How Do NYC Tourists Spend Their Holidays?
On Christmas Day, the city is oddly desolate. Stores are shuttered, and streets that are usually jammed with the city’s inhabitants are now sprinkled with tourists and the occasional stragglers.
When museums and shopping destinations are closed, tourists head down to Chinatown, where a few restaurants, gift shops, and grocery stores remain open for them to enjoy.
Pauline Halperin, who hails from Cape Town, South Africa, was looking forward to seeing live frogs that she’s heard are sold at Chinese supermarkets.
“It’s so different, you don’t find things like that at home,” said Halperin. She’s visiting the city for the first time with her husband and two teenage children. “It’s always been our dream, on our bucket list,” she said.
Evelyn Silva was disappointed that it didn’t snow on Christmas this year. She comes from Miami, Fla., where the weather is balmier and not nearly as evocative of the holiday spirit. “We only have one kind of weather throughout the year,” she said.
“People see New York during Christmas, the whole magical experience, so why not give it a try?” So Evelyn booked a flight for her sister, Helen, and their mother and grandmother for a “girl’s weekend” in New York City. They plan to stay for six days.
Helen loves “the spirit and the people, the vibe that’s around” during the holidays in New York. In Miami, “we don’t go all out” on the decorations, she said.
On Christmas Eve, they enjoyed a Chinese dinner in Chinatown. “They’ve never tried duck before,” Evelyn said. Today, they’re back in Chinatown for more delicious food.
Dave Young and his family are ecstatic about spending the holidays here. “You name it, we want to see it. Everything, from the Empire State in Manhattan to Staten Island, the Rockettes, everything,” Young said, who’s visiting from England.
Young and his family have pined for New York for years, and now that they are finally here, they’ve got a full itinerary planned out. Their next stop is Chinatown for a Peking duck Christmas dinner.
Young couldn’t stop gushing about the beauty of the city. “I just like the buzz and the vibrancy,” he said. “I was looking down the street at 1 and 2 in the morning and there’s still people walking, there’s still lights and neon signs. It’s just—it’s just great, you know? It’s New York, you feel great just when you say New York, don’t you?”

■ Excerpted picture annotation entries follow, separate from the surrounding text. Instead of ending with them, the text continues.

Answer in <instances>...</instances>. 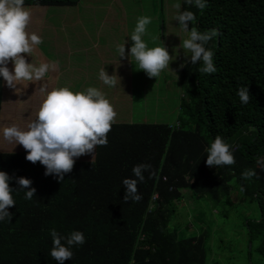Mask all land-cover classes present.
Segmentation results:
<instances>
[{"label": "trees", "instance_id": "1", "mask_svg": "<svg viewBox=\"0 0 264 264\" xmlns=\"http://www.w3.org/2000/svg\"><path fill=\"white\" fill-rule=\"evenodd\" d=\"M81 1L24 0V6L47 10L77 7ZM183 11L195 16L190 27L216 29L218 35L205 45L214 53V73L203 74L199 63L186 60L173 77L180 88L179 128L113 125L95 162L77 166L59 182L45 176L38 161H27L20 145L0 152V171L15 190V205L8 208L12 219L0 222V264H57L50 256L52 230L85 236L64 264H207L211 230L185 238L170 229L184 190L208 200L214 210L234 206L233 190L241 199L260 201V217L245 220V227L264 258V0H206L202 10L183 0ZM3 86L0 79V123ZM242 86L249 88L246 105L236 95ZM217 135L230 145L233 165H206V149ZM137 164L150 165L136 185L141 199L125 201L122 181L135 179ZM246 170L255 175L243 179ZM19 177L32 181L31 200L19 190Z\"/></svg>", "mask_w": 264, "mask_h": 264}, {"label": "clouds", "instance_id": "2", "mask_svg": "<svg viewBox=\"0 0 264 264\" xmlns=\"http://www.w3.org/2000/svg\"><path fill=\"white\" fill-rule=\"evenodd\" d=\"M187 2L201 10L206 6V0H187ZM175 7L179 9L180 4H176ZM30 9L33 8L24 6V0H0V79L9 88H15L18 94H22V91L16 88V85L41 81L57 68V65L52 62H34L33 59L27 62L26 57L21 55L27 54L31 57L36 47L42 43L35 32L29 33L26 30L31 19ZM174 20L183 37L179 48L185 51L187 63L193 65L199 63L198 71L203 74L214 73L216 71L213 62L214 53L205 45L218 35L217 30L200 31L196 27H190V24L195 21L191 11L178 12ZM150 23L151 18L147 16L137 19L129 38L131 44L127 58H132L135 61V67L143 71L147 77L156 78L163 70L170 69L171 57L165 47L149 48L147 46L143 36L146 25ZM117 51L120 58H125V44L120 45ZM9 62L13 65L11 71L8 68ZM179 67L183 68L184 64ZM98 75L104 85L108 87L114 85L115 77L109 75L105 69L102 68ZM236 95L242 104L249 103L248 87H239ZM115 116L116 113L109 100L95 87H87L77 92L67 87L53 88L46 92L35 113V118L26 125L25 129L15 124L4 127L0 129V138L13 144L14 147L22 146L26 152L27 161L33 164L38 161L45 168L44 175H52L59 182L63 181L66 173L73 172L72 169H76L77 166L95 162L98 146L107 145V133L111 130V126L120 124L113 123ZM173 128H179L178 121L174 127L170 125V129ZM206 152L205 163L209 167L235 163L230 145L219 135L207 147ZM258 163H260L259 160ZM149 168L148 164H137L132 168L135 179L125 178L122 181L125 201L141 199L136 185L138 181L144 180L143 173ZM254 175L253 170L241 173L243 179H250ZM10 180L6 172L0 171V222L12 219L8 208L15 205L12 197L15 190L9 187ZM15 182L19 190L24 192V198L31 200L35 195V189L30 187L32 181L19 177ZM157 199L158 195L155 194L151 208ZM50 236L52 240L50 256L57 264H64L66 260H71L72 247L85 243V236L80 231H72L65 237L52 230Z\"/></svg>", "mask_w": 264, "mask_h": 264}, {"label": "rangeland", "instance_id": "3", "mask_svg": "<svg viewBox=\"0 0 264 264\" xmlns=\"http://www.w3.org/2000/svg\"><path fill=\"white\" fill-rule=\"evenodd\" d=\"M182 1L82 0L77 7H50L46 11H41L38 16L31 13L26 30L29 33L35 32L42 43L31 54L32 58L27 54L21 55L26 57L27 62L33 59L34 62L63 64L66 58H69L68 55L61 51L59 53L51 46L50 33H45V30L56 29L60 25V30H64L61 37L68 45L65 46L71 50L72 57H76L77 60L87 58L89 68L99 66V70L102 68L106 70L108 67L116 69V74L121 78L128 73L135 84L140 82L146 87L145 92L134 93L135 97L131 99L130 105L123 109L124 121L119 120L120 124H175L180 113L181 100L180 88L173 85L176 82L173 81V77L178 76L181 69L179 66L187 60L185 51L179 48L183 37L174 20V16L181 12ZM176 4H180L179 9L175 7ZM142 16L151 18V23L146 25L144 41L149 48L165 47L171 57L169 67L176 73L165 69L158 77L149 78L135 67L132 58H127L131 44L130 35L137 19ZM107 29L114 32L110 33ZM123 44H125V58H120L117 49ZM80 52H83V56ZM9 64L12 65L11 62ZM123 64L127 70H121ZM98 74L97 80L102 84ZM52 81L50 73L41 80L44 85L43 95L53 88L65 87L62 86L63 81L58 83V87ZM75 85L76 82H72L69 89L74 91L72 88ZM22 86L24 87L25 83ZM5 87L4 98H9L8 101L11 103L3 104V112H8L9 106L12 107V103H15L19 96L15 94V88H9L6 84ZM111 92L110 90L107 94ZM10 122L13 121L2 120L0 129L11 126ZM17 146L14 147L13 144L0 138L1 153L14 151ZM24 151L21 146V152ZM231 201L234 206L230 205L225 211L221 208L214 210L208 200H196L190 191L184 190L182 202L178 205L170 229L177 231L179 237L185 238L199 234L200 230H211L207 264H264V258L257 252L259 244L251 245L248 228L245 227V220H258L260 217V201L241 199L234 190L231 192Z\"/></svg>", "mask_w": 264, "mask_h": 264}, {"label": "crops", "instance_id": "4", "mask_svg": "<svg viewBox=\"0 0 264 264\" xmlns=\"http://www.w3.org/2000/svg\"><path fill=\"white\" fill-rule=\"evenodd\" d=\"M30 10L34 16H38V14L41 11H46L43 8H41V10H39V8H33ZM107 31L110 33L114 32L111 30L109 31L108 29ZM43 33L44 31H42V34ZM45 33H50V37L52 38L50 39L51 46H53L56 50H58L59 53L60 51L66 53L69 57L66 58L63 64H57L56 70L50 73V76L52 77L53 80L52 81L53 84H56V86L58 87V83L60 81H63L64 84L62 86L70 88L69 87L70 84L72 82H76V85L72 88L74 90L73 92L83 91L87 87H95L99 89L104 94L105 98L109 100L116 113L113 123H119V120L124 121L122 116L123 109L127 108V106L130 105L131 99L135 97L134 93L145 92L146 87H143L140 82H137L135 84L134 79L129 75H127L128 73H126V76L124 78L119 77L116 74V69H112L110 67L106 69V72L109 75H113L115 77L114 85L112 87H108L103 83L101 84L97 80V73L100 72V70L98 69L99 66L89 68L87 67V58H83L81 60L78 58L77 60L76 57H72L71 50L68 47H66L68 45L63 40V37H61V35L64 33V30L63 31L60 30V25L56 29L45 30ZM83 49H85V46L83 47ZM83 49H80V51ZM76 53L78 54L79 52L77 51ZM80 54L83 56V52H80ZM102 63L104 64V62ZM8 68L11 71L12 65L9 63H8ZM124 69L127 70V68L123 64L121 66V70L123 71ZM3 83H4L3 86L4 103L5 104L11 103L10 101H8L9 98H4L6 83L4 81ZM43 87L44 85L42 84L41 81L25 82L24 87L22 85H16V88L21 89L22 94H18L17 92H15V94L19 97L17 98V101L15 103L14 102L12 103L13 104L12 107L9 106L8 112L7 111L3 112V116L1 120H7V121L12 120L15 125H17L21 129H25L26 125L32 119L35 118V113L45 97V95H43L44 92V90H42ZM47 88L49 89V87ZM110 90L112 91L111 94H107ZM13 122H10V124L13 125ZM5 126L7 125L5 124Z\"/></svg>", "mask_w": 264, "mask_h": 264}]
</instances>
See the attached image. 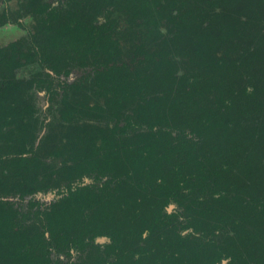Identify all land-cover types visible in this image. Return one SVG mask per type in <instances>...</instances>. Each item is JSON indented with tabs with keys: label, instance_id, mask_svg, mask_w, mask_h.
Here are the masks:
<instances>
[{
	"label": "trees",
	"instance_id": "obj_1",
	"mask_svg": "<svg viewBox=\"0 0 264 264\" xmlns=\"http://www.w3.org/2000/svg\"><path fill=\"white\" fill-rule=\"evenodd\" d=\"M131 1L119 27L92 21L95 0L29 1L42 16L30 54L93 68L78 96L52 102L69 73L53 58L52 77L15 80L26 57L0 51V264H65L111 238L99 217L143 222L182 200L201 212L183 227L237 229L227 247L264 264V0ZM40 91L59 105L47 122L29 102Z\"/></svg>",
	"mask_w": 264,
	"mask_h": 264
},
{
	"label": "flooded vegetation",
	"instance_id": "obj_2",
	"mask_svg": "<svg viewBox=\"0 0 264 264\" xmlns=\"http://www.w3.org/2000/svg\"><path fill=\"white\" fill-rule=\"evenodd\" d=\"M29 1L0 0V29L15 26L23 32L20 38H15V40L0 45V51L5 55H9L7 53L10 50H15L13 58L19 59L17 58L19 54L26 57L24 60L19 59L22 66L18 65L12 69L14 70L15 80H28L30 75H33L34 70H43L52 77V72L46 71L50 70L47 67L50 64L49 61H46L47 58L55 60V63H57L56 70H69L67 77L60 75L56 77L57 80L52 81L51 87H57V81L63 83L64 90L57 89L54 94H50L53 96L52 102H57L58 97L61 95L72 96L73 91L70 87L77 85V78L80 76H78V70H93V68H67L61 63L62 60H57L61 56L57 49H53L50 56L47 46L36 54H30L32 48L36 50L35 44H40L30 39V36L35 34L36 26L42 16L35 15L33 12L34 6H30ZM47 1L49 0H42L44 3H47ZM95 1L96 13L92 18L93 22L96 21L97 24H100L104 20L103 16H107L108 20H113L118 27L125 25L128 15L124 13V8L121 7L125 5L124 3L120 0L119 4L114 0ZM81 2L83 3V0ZM131 2L136 8V12H138V8L146 5L144 0ZM63 5L64 1L60 3L59 7L64 8ZM79 9H84L82 4ZM151 15L153 16V14ZM141 22L136 21L138 24ZM83 74L84 72L81 76ZM74 93L78 96L82 94V91L76 89ZM30 94L33 100H29V102L36 110L34 115L39 120L46 117L44 122H47L50 114L51 116L58 115L56 113L59 105L55 103L50 107L46 100L48 95L43 91L39 93L31 92ZM37 94H40L45 100L42 119L39 112H37ZM128 113L130 114L129 111ZM185 194L188 197L190 196L187 193ZM52 196L55 197V194H52ZM202 199V206L208 205L204 202L206 197L198 198L199 201ZM38 201L46 204L49 200L42 201L38 199ZM186 207H188V210H184ZM206 214L210 215L211 213L206 212ZM206 214L204 213L203 216H207ZM157 216L159 219L156 220ZM191 216H201V212L191 205L189 200H182L181 204L171 203L166 205L165 210L157 212L149 218L142 219L143 222L136 220V217L132 218L131 214L125 212L116 213L109 219L99 217V221L96 220V222L100 223L101 230L111 234V238L109 239L106 236L96 237L91 242L76 246V250L69 249V257L63 258L62 262L65 264H259L256 253H252L254 258L243 260V258L251 256L248 250L243 253L240 251L241 249L233 250L227 247V239H232V231H238L237 229L233 230L226 226L215 229L204 226L183 227L192 220ZM231 254L237 256L236 260L231 261L228 258ZM216 257L218 259H215Z\"/></svg>",
	"mask_w": 264,
	"mask_h": 264
},
{
	"label": "rangeland",
	"instance_id": "obj_3",
	"mask_svg": "<svg viewBox=\"0 0 264 264\" xmlns=\"http://www.w3.org/2000/svg\"><path fill=\"white\" fill-rule=\"evenodd\" d=\"M23 35L22 30L19 31L17 27L15 26H8L3 27L0 29V45L6 44L9 41L15 40V38H20ZM123 48L127 49V44H122ZM24 75H26L24 73ZM45 100L43 97L39 94H37V112H39V115L41 119L43 118L42 113L44 112L45 106H43Z\"/></svg>",
	"mask_w": 264,
	"mask_h": 264
}]
</instances>
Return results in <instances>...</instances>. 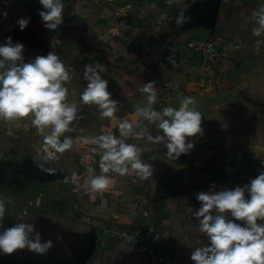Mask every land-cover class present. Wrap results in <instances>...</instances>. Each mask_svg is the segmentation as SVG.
<instances>
[{"label": "crops", "instance_id": "1", "mask_svg": "<svg viewBox=\"0 0 264 264\" xmlns=\"http://www.w3.org/2000/svg\"><path fill=\"white\" fill-rule=\"evenodd\" d=\"M261 8L264 0H64V22L50 32L38 15L39 0H0V14L7 13V19L0 15V43L8 36L23 43L26 62L55 52L70 76L64 82L66 102L76 105L80 117L64 134L73 139V148L55 160L47 158L44 136L30 126V117L11 120L17 127L8 121L0 129V175H14L26 186L18 200L0 194L7 209L4 227L33 223L42 239L53 243L44 255L27 250L1 254V264H146L134 247L104 233L107 225L132 232L144 214L159 236L157 252L178 264H193L191 251L208 243L193 215L200 207L197 194L213 185L233 189L238 186L235 174L248 167L258 175L264 171V43L257 45L264 34L253 35L258 25L252 18ZM180 12L190 19L177 27ZM19 18H30L23 32L16 25ZM193 39L212 41L219 62L201 66L185 51ZM85 65L108 81L111 98L118 102L113 118H102L96 105L81 103L88 83ZM152 81L157 111L178 108L182 101L163 96V87L195 99L203 116L202 135L189 138L195 147L179 159L167 156L163 142L129 135L124 139L141 149L152 175L143 179L132 170L125 176L109 172V187L90 195L85 181L101 174L102 150L86 139L119 136L125 119L134 132L161 134L136 112L147 104L140 87ZM7 184L0 186L10 192L12 184Z\"/></svg>", "mask_w": 264, "mask_h": 264}, {"label": "clouds", "instance_id": "2", "mask_svg": "<svg viewBox=\"0 0 264 264\" xmlns=\"http://www.w3.org/2000/svg\"><path fill=\"white\" fill-rule=\"evenodd\" d=\"M174 2L176 0H169V3ZM39 4L42 6L38 13L42 26L50 32L55 31L64 22V0H39ZM0 15L7 19L6 12ZM252 18L258 25L253 28V35L260 37L264 34V8L253 13ZM189 19L180 12L175 23L182 27ZM29 23L30 18L16 21L21 32ZM260 43L264 41H257L258 46ZM25 51L24 44L14 43L11 36L0 43V119L11 121L30 117L32 125L44 136L43 151L47 158L55 160L58 153L73 148V139L64 134L72 131L70 125L80 118L76 105L66 102L68 89L64 82L70 76L55 52L37 55L26 62ZM84 78L88 83L80 95L81 103L96 105L102 118H113L118 102L111 98L108 81L91 65L84 66ZM140 91L146 94L147 104L138 106L136 112L144 120L155 123L161 134L152 136L144 131L134 132L133 125L125 119L119 123V136L85 138L86 142L102 150L101 174L85 181V187L90 186L91 191L109 187L112 183V178L107 175L109 172L125 176L132 170L143 179L152 175L151 165L141 159V149L124 139L129 135L140 139L146 136L154 144L163 142L167 156L179 159L195 147L189 138L203 133V116L196 110L193 97H184L178 108L169 106L157 111L154 107L157 101L155 81L144 84ZM46 129L50 131L45 134ZM41 168L49 174L55 173L53 168L42 165ZM73 182H77L76 173H73ZM196 199L200 207L193 215L198 220V231L206 235L208 243L191 251L193 264H264V171L249 183L233 189L216 190L213 185L209 191L198 193ZM6 210L5 201L0 199V254L27 250L44 255L53 247L51 240L42 239L33 223L20 222L4 227Z\"/></svg>", "mask_w": 264, "mask_h": 264}, {"label": "built area", "instance_id": "3", "mask_svg": "<svg viewBox=\"0 0 264 264\" xmlns=\"http://www.w3.org/2000/svg\"><path fill=\"white\" fill-rule=\"evenodd\" d=\"M185 51L191 56L197 57L199 63L203 67H212L219 62L220 51L218 47L210 40L193 39L186 43ZM163 96L184 98L188 97L182 91H174L163 87L161 90ZM258 173L251 167L242 170L235 174V181L239 186L249 183L255 178ZM87 193L93 196H98L102 191H91L90 186L86 187ZM142 223L130 230L113 225H107L104 228V233L107 237L116 238L117 240L130 245L136 251L143 254L146 258V264H178L176 258L172 256L159 254L155 248L159 236L153 228L152 221L148 215L144 214L141 217Z\"/></svg>", "mask_w": 264, "mask_h": 264}, {"label": "rangeland", "instance_id": "4", "mask_svg": "<svg viewBox=\"0 0 264 264\" xmlns=\"http://www.w3.org/2000/svg\"><path fill=\"white\" fill-rule=\"evenodd\" d=\"M197 38H200V37H197ZM198 40H201V39H198ZM207 40V39H205ZM7 122L6 120H3V119H0V129L1 128H4L5 126H7ZM11 124H9L8 126H12V127H17L18 124H17V121H15V124H12L13 122L10 121ZM30 126H33V125H30ZM26 138H30V137H26ZM0 139H1V136H0ZM2 159V156L0 154V160ZM3 182V183H2ZM7 183H11L12 184V187L10 189V192L7 191L5 189V187L3 186H0V194H5V195H9L11 197H13V201L14 200H18L19 197L21 196V192L23 189H25V184H23V181L20 180L18 177L14 176V175H0V185L3 184L4 186H8ZM26 189H31L30 187H27ZM2 190V191H1ZM35 189L33 188L32 192L34 191ZM21 193V194H20ZM32 195V194H31ZM22 198V197H21ZM21 203V202H20ZM16 209H19L20 207L18 206H15ZM3 260V257L2 255L0 254V264Z\"/></svg>", "mask_w": 264, "mask_h": 264}]
</instances>
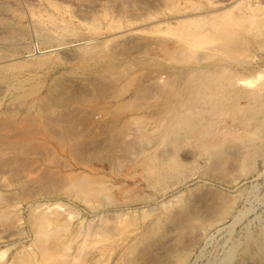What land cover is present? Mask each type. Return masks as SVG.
<instances>
[{"label": "rangeland", "instance_id": "rangeland-1", "mask_svg": "<svg viewBox=\"0 0 264 264\" xmlns=\"http://www.w3.org/2000/svg\"><path fill=\"white\" fill-rule=\"evenodd\" d=\"M0 264H264V0H0Z\"/></svg>", "mask_w": 264, "mask_h": 264}, {"label": "bare ground", "instance_id": "bare-ground-1", "mask_svg": "<svg viewBox=\"0 0 264 264\" xmlns=\"http://www.w3.org/2000/svg\"><path fill=\"white\" fill-rule=\"evenodd\" d=\"M231 2H233V0H229ZM235 2V0H234ZM244 14H248L247 12V9L244 10L243 12ZM180 22V21H179ZM42 39L47 41L49 39L48 36H42ZM69 47L68 46H65V47H60L58 49H55V51H60V50H65V49H68ZM54 50V49H53ZM50 52V51H49ZM48 53V52H47ZM44 54H46L45 51H38V52H35L34 54H30V55H27L26 57L29 58V59H39L41 57L44 56ZM235 80V79H234ZM232 83V82H231ZM253 82H247V81H244V80H236L234 82V86H243V85H251Z\"/></svg>", "mask_w": 264, "mask_h": 264}, {"label": "built area", "instance_id": "built-area-1", "mask_svg": "<svg viewBox=\"0 0 264 264\" xmlns=\"http://www.w3.org/2000/svg\"><path fill=\"white\" fill-rule=\"evenodd\" d=\"M38 51H39L38 47L36 45H34L32 47V53H35V52H38Z\"/></svg>", "mask_w": 264, "mask_h": 264}]
</instances>
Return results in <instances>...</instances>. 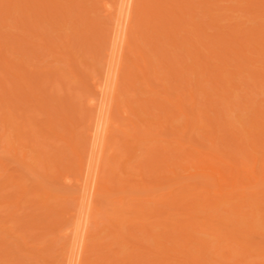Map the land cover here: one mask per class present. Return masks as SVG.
<instances>
[{
  "label": "rangeland",
  "instance_id": "obj_1",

Although the joyous atmosphere is captivating, for Sarah from Milan, Italy, she still misses spending the time with her family. “But I phone them and write to them, so it’s like being together,” she said. She takes photos of the sites she’s visited and sends them back home.
Christmas Day is also her birthday, and this year was the time to “do something different,” said Sarah, who was wandering around Little Italy with her fiancé, Priano.
Nadeje, from Toulouse, France, also came to New York with her family to celebrate her birthday—her 40th, in fact. Her husband Julien says spending the holidays in the city doesn’t quite feel right.
“For us, it’s not Christmas because we are not at home with family,” Julien said. In Toulouse, there are much more holiday lights installed on the streets, and “when we walk around the streets, you see many, many Santa Clauses,” he said. The family hasn’t spotted any Santas in the city so far, but look forward to visiting gospel choirs in Harlem in the next few days.
Jose Serra, who’s visiting from Miami but is originally from Spain, remembers the times in Madrid when he would celebrate Christmas until Jan. 6, and took part in different traditions on each day of the holiday.
When he moved to Miami three years ago, he found the city lacking the same spirit. “That’s why Santa said let’s come here to New York,” Serra said. He said Santa gifted him, his wife, and three children the plane tickets.
Christmas in New York isn’t quite like Madrid, but it’s close enough for Serra.